» Exercise goal
The expected output is the set of lines below beginning at the one that contains "Provide one 3D box, sized and oriented to the ring" and ending at the final line, reproduced exactly.

» Dataset
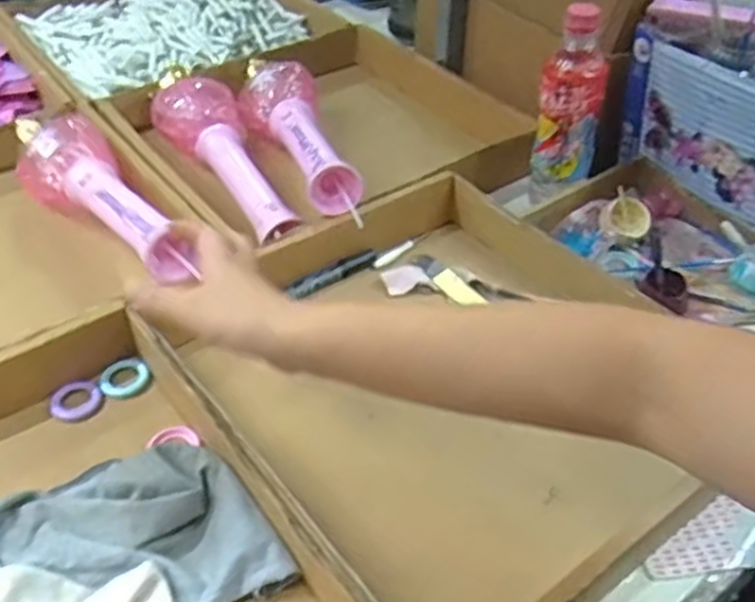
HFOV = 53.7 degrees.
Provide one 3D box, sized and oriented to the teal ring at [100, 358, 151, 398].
[{"bbox_3d":[-0.203,0.060,0.599,0.038,0.007,0.040,2,42,-1],"label":"teal ring"}]

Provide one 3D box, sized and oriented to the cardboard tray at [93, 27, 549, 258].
[{"bbox_3d":[-0.085,-0.170,0.887,0.374,0.157,0.399,-27,50,-29],"label":"cardboard tray"}]

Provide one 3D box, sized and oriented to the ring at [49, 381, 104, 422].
[{"bbox_3d":[-0.234,0.078,0.579,0.039,0.004,0.032,-18,65,-14],"label":"ring"}]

» Result of this exercise
Provide one 3D box, sized and oriented to the ring at [49, 381, 104, 422].
[{"bbox_3d":[-0.234,0.078,0.579,0.039,0.004,0.032,-18,65,-14],"label":"ring"}]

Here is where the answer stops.